Data breaches in the US rose 14% in the first quarter of this year Source: Unsplash

  • More than 90% of data breaches are cyberattack-related — phishing and ransomware remain the top two root causes for data compromises
  • Healthcare, financial services, manufacturing & utilities, and professional services sectors had the most compromises in Q1 2022
  • Russia and the US among the most-breached countries in the first quarter of this year

The number of publicly reported data breaches in the US has increased by double-digit year-on-year, for the first three months of 2022, according to  the Identity Theft Resource Center (ITRC).

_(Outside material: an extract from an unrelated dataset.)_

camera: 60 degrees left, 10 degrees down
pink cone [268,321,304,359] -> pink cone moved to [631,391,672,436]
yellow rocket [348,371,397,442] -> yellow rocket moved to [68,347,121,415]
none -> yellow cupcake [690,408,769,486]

Between January to March, there were 404 publicly-reported data compromises country wide, representing a 14% increase compared to the same period last year.

To ITRC’s president and CEO Eva Velasquez, the fact that the number of breach events in the first quarter rose, indicates that data compromises will continue to rise in 2022 after setting a new all-time high in 2021. “As we mentioned in our 2021 Annual Data Breach Report, we saw an alarming number of data breaches last year due to highly complex and sophisticated cyberattacks that are fueling the dramatic rise in identity fraud.”

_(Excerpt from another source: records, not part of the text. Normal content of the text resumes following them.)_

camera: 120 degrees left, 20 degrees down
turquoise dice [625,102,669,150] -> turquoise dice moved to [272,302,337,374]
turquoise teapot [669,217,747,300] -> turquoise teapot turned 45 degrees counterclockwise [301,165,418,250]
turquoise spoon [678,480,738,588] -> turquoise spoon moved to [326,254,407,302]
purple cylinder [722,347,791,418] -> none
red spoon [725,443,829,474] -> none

Despite the breach increase, the ITRC said the number of victims (20.7 million) decreased 50% compared to Q1 2021 and dropped 41% compared to Q4 2021. Healthcare, financial services, manufacturing & utilities, and professional services sectors had the most compromises between January to March this year.

The ITRC also highlighted that a majority (92%) of the data breaches in the first three months of 2022 resulted from cyberattacks whereby phishing and ransomware are the top two root causes for data compromises. “Continuing a trend from 2021, 154 out of 367 data breach notices did not include the cause of the breach, making “unknown” the largest attack vector in the first quarter of this year,” ITRC noted.

Representing 8% of the data compromises in the first three months of this year were system and human errors. Data breaches resulting from physical attacks such as document or device theft and skimming devices however, dropped to single digits (3%) in Q1 2022. “The only non-cyberattack-related attack vector in double digits during Q1 2022 was related to email or letter correspondence with 12 instances,” the nonprofit organization said.

Globally, a separate study by Surfshark found that Russia tops the chart with the most breaches between January to March 2022, with more than 3.5 million internet users affected. Since the start of the Russian invasion of Ukraine, 136% more Russian accounts were breached than in February. 

Interestingly, the US came in second place, despite showing a positive downward trend in data breaches for the second quarter in a row. The analysis also highlighted that the top five countries with the most data breaches account for half of all leaks in Q1 2022. For an instance, Russians alone make up almost a fifth of all global victims.